The street seemed no different from other days. This street that housed many such as me. Always dirty and grimed by footprints of muddy sandals and the bloody residue of chewed and re chewed paan. Always holding a faint hint of promise, reminding me of the story of the frog that turns into a prince at the touch of a pair of beautiful bow-shaped lips.
I walked quickly, vigilant of the muggers that crept behind dustbins and shadows cast by the roofs of shops. The muffler half obscuring my features, the shawl wrapped several times about my body, I walked, spraying light rainwater onto the hem of my faded black trousers. I don’t know why I had decided to wear the clashing combination of muffler and shawl. A symbol of east-west harmony, I thought wryly. The truth, I knew, laid much closer home- I didn’t have much of a choice. The muffler was my father’s before he died of tuberculosis and left me homeless and penniless, just like him.
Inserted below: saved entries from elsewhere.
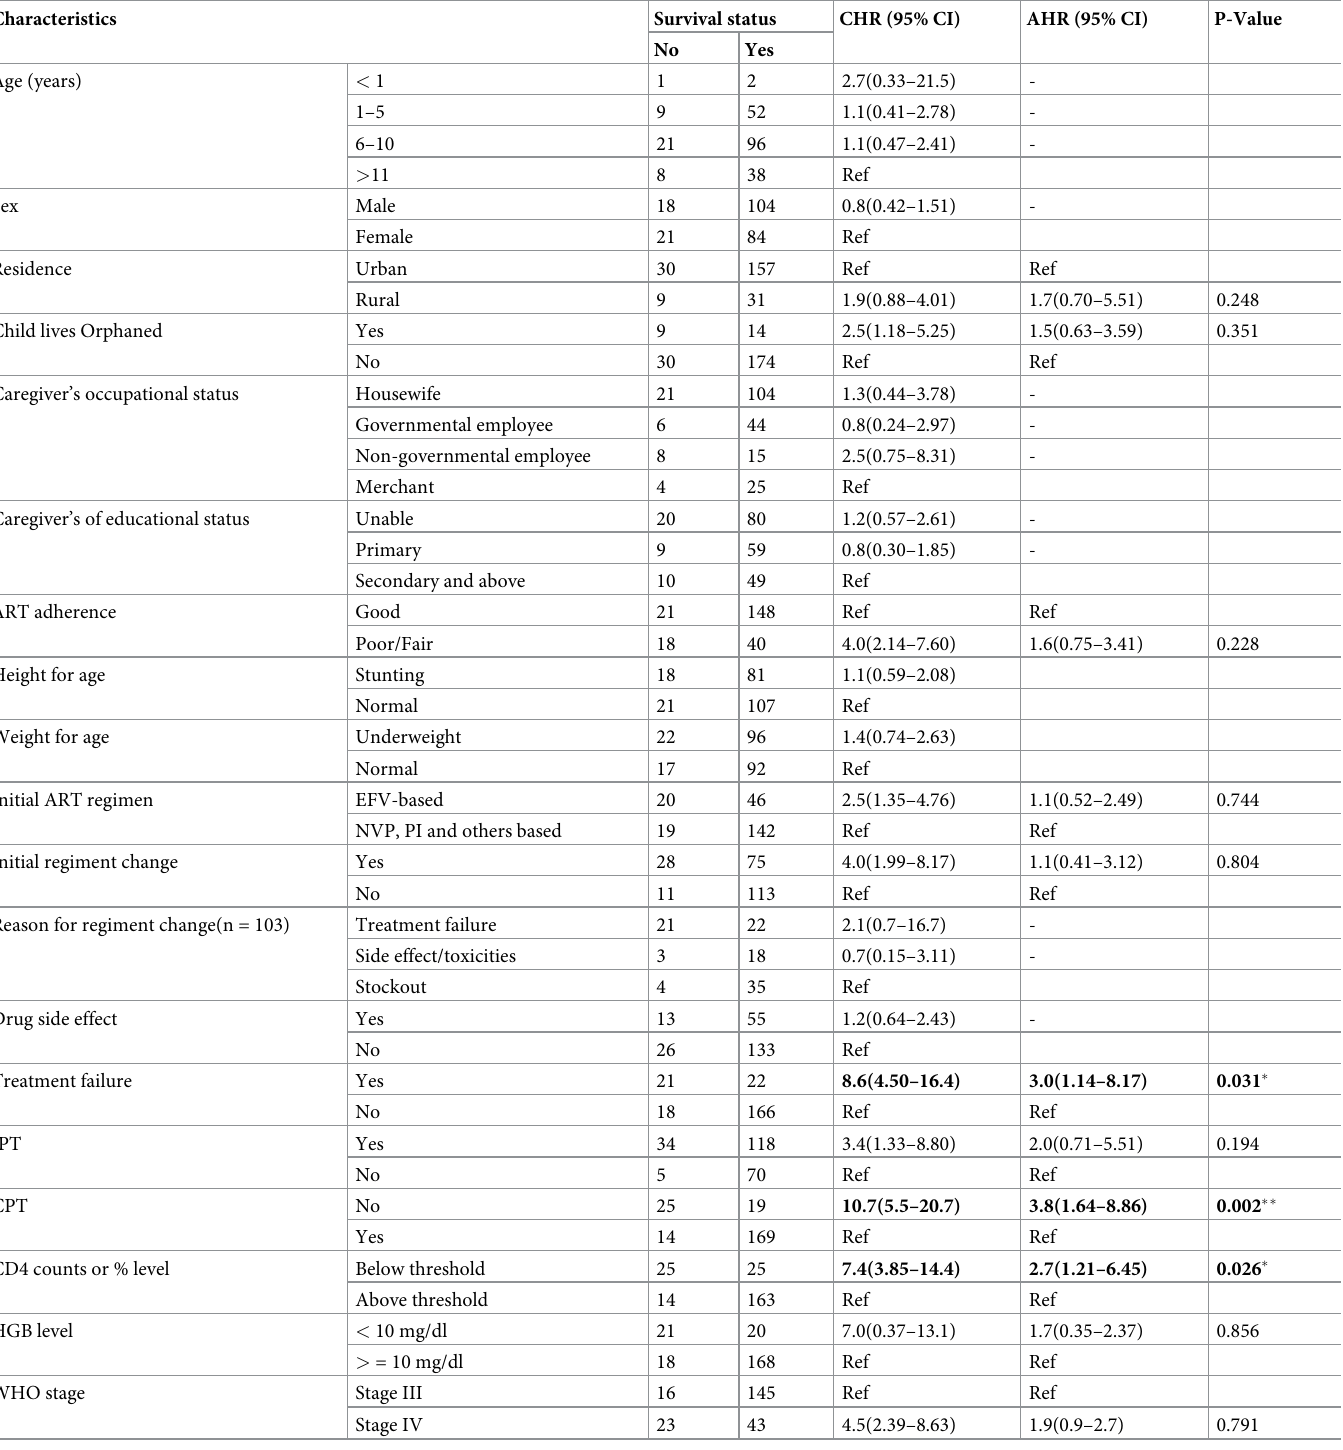
Table 3. Bivariable and multivariable Cox-regression of predictor variable among TB and HIV co-infected children after test and treat strategies in northwest Ethi- opia hospitals, 2021.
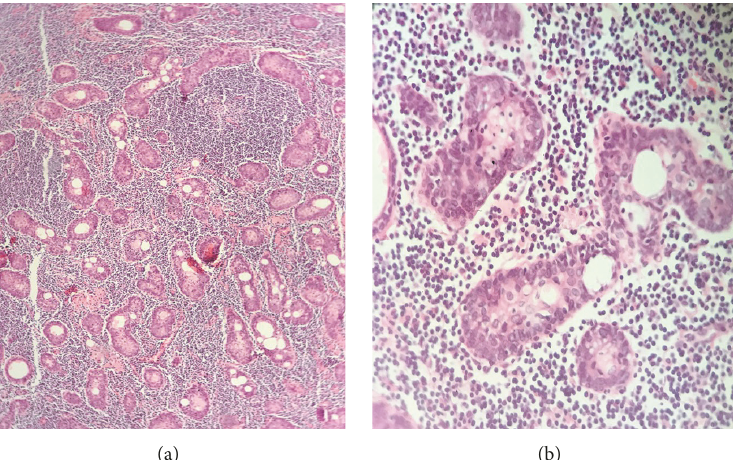
Figure 4: Sebaceous lymphadenoma micrograph ((a) × 10). The tumor is biphasic composed of epithelial nests and lymphoid background; ((b) × 40) solid nests with squamous and sebaceous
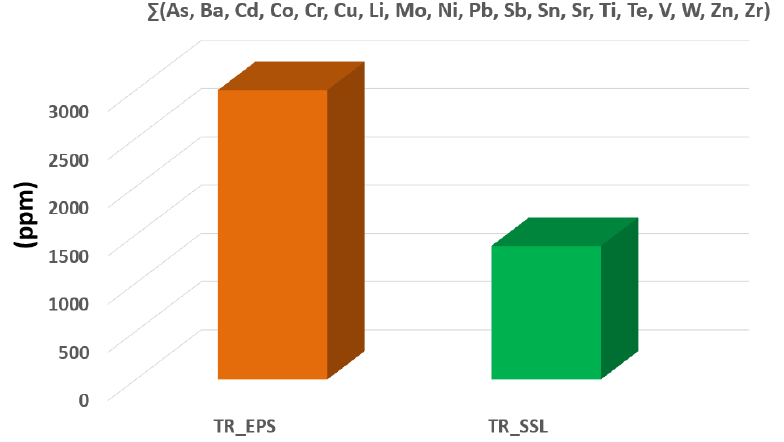
Figure 6. Total trace elements concentration (ppm) in the investigated samples. TR_EPS = tremolite asbestos from Episcopia; TR_SSL = tremolite asbestos from San Severino Lucano. Table 3. Trace elements (ppm) in the analyzed tremolite asbestos from Episcopia (TR_EPS), San Severino (TR_SSL), and tremolite asbestos from GMRU (TR_GMRU) and Val d’Ala (TR_VLA) studied by Bloise et al. [15,16] showed for comparison. * Indicative baseline data for some trace elements in normal human lung tissues [29].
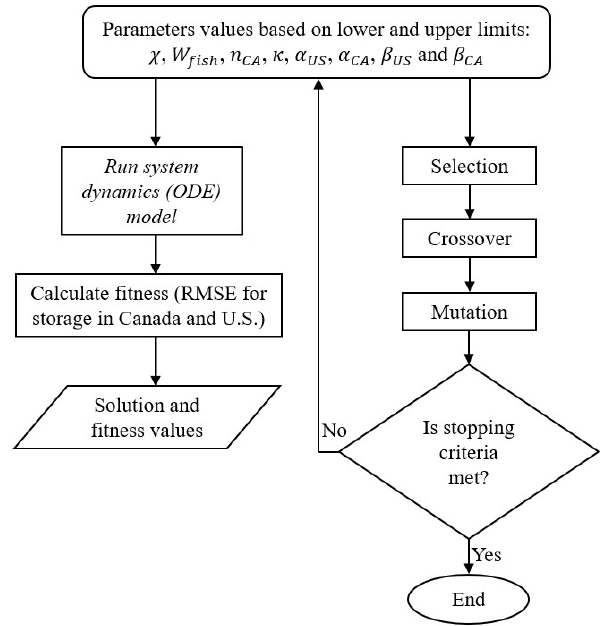
Figure 4. Overview of calibration process to optimize parameter values using the genetic algorithm. The stopping criteria include either the maximum iteration for the algorithm to run, which is set at 200 generations, or the number of iterations before the algorithm stops, in case no further optimal fitness value can be found, which is set at 70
The shawl was a gift that some rich old woman had bestowed upon me on a freezing night as I sat shivering, my lips purple, and huddled in a damp street corner, the inadequate muffler managing to cover only my bare knees.
A
Sometimes I wished I could just lie down in the middle of the road so that my breath would leave me as my body jerked as thought electrocuted beneath the expensive wheels of a car. It is better to die than to live like this, I used to constantly think. But I never had the guts to execute my wish. Or maybe it was my insuppressible optimism of the next day’s fortune. Today I lived to see the dawn of a brighter tomorrow and tomorrow the next. But everyday I woke up to the disappointing grumbling of the grey clouds and the irritating patter of rain water. Everyday was the same routine. Waking up to the delicious smell of filter coffee and the bickering of vegetable mongers and ugly mouthed housewives. Walking ten kilometers to the despairing old building that was my sole means of bread and butter. Twining the green, blue and yellow wires in and out, repeatedly, with mechanical precision, the fumes blackening my brown hands, the sharp ends of the wires scratching their surface. Gorging on rock hard chapattis at 4 in the evening, served along with a dark brown watery rasam. Walking the ten miles back on numbed feet and settling down outside the kindly coffee seller’s stall. Gratefully sipping on a half cup of piping hot caffeine and water mixture for a mere 4 rupees. Nesting within the woven folds of a ragged sack I had chanced upon on my way home from the factory one day. Falling asleep to the screeching of tires and blaring of lorry horns in my ears and the blinking of stars in my eyes. Always dreaming about a green hill that I saw everyday on the display window of a gift shop. Always seeing the same waxy purple flower crowning the pinnacle of the hill. A light, straggly figure clothed in a sheer white silk petticoat running joyously to the top, the wind gushing past and sweeping the dress in glorious folds, the hair waving in spaghetti curls, the hands fighting the converse stroke of the powerful breeze as they reached out for the solitary fuchsia winged bird of paradise. The hands never once touched the coveted flower. My eyes always flew opened at the stretch of the tendons across the brown hands paled by effort.
Now, as I walked along the sodden asphalt and potholes that foggily mirrored the navy blue skies, my mind kept seeing the purple flower with a single palm frozen above it, almost but not quite touching it. I knew not why I dreamt of that flower alone, I knew not its implications. But I knew by some intuition, some instinct, that the only reason I still professed to live was to see that green hillock with its purple banner. I knew that the real world was very different from the world of my dreams and yet I yearned for that day in a distant but certain future. Certain because all my efforts, the flex of every one of my fingers and the strain of every one of my toes went into achieving this. This vision was my motive power, the cornerstone of my existence, and if it weren’t for it I would have let the blood drain out of my body a long time ago.
I have never stolen in my life, nor have I begged and unlike my fellow vagrants have never felt either of these urges. Even while in the deepest troughs of my life, when faced with the clawing of hunger in my stomach, I couldn’t bring myself to snatch a peeled banana or a paper cone of roasted groundnuts out of careless hands and munching mouths. It was another matter that people usually saw me, destitute and sickly, and offered me a five or two rupee coin which I clutched in the small of my palm, its warmth a pinprick of hope against the callousness of the universe. Everyday I toiled in that miserable black hole at the heart of the monster that heaved pitch black gases out of its twin chimneys. The meal at the factory was the only meal for the day. Sometimes a part of my brain would scream against the injustice of it all. “What for?” it would cry out. Then the other part of my brain would answer, calm and firm in its assertiveness, “For the love of life. For the dream.” I had collected two hundred rupees which I kept safe in the pocket of my kurta top at the price of several lip smacking dosas and delectable toffees. At times, when I walked back from the factory, the bones in my body threatening to break; only the image of the purple flower and the weight of the coins at my side kept me going. Going going going, until it was my time to rest.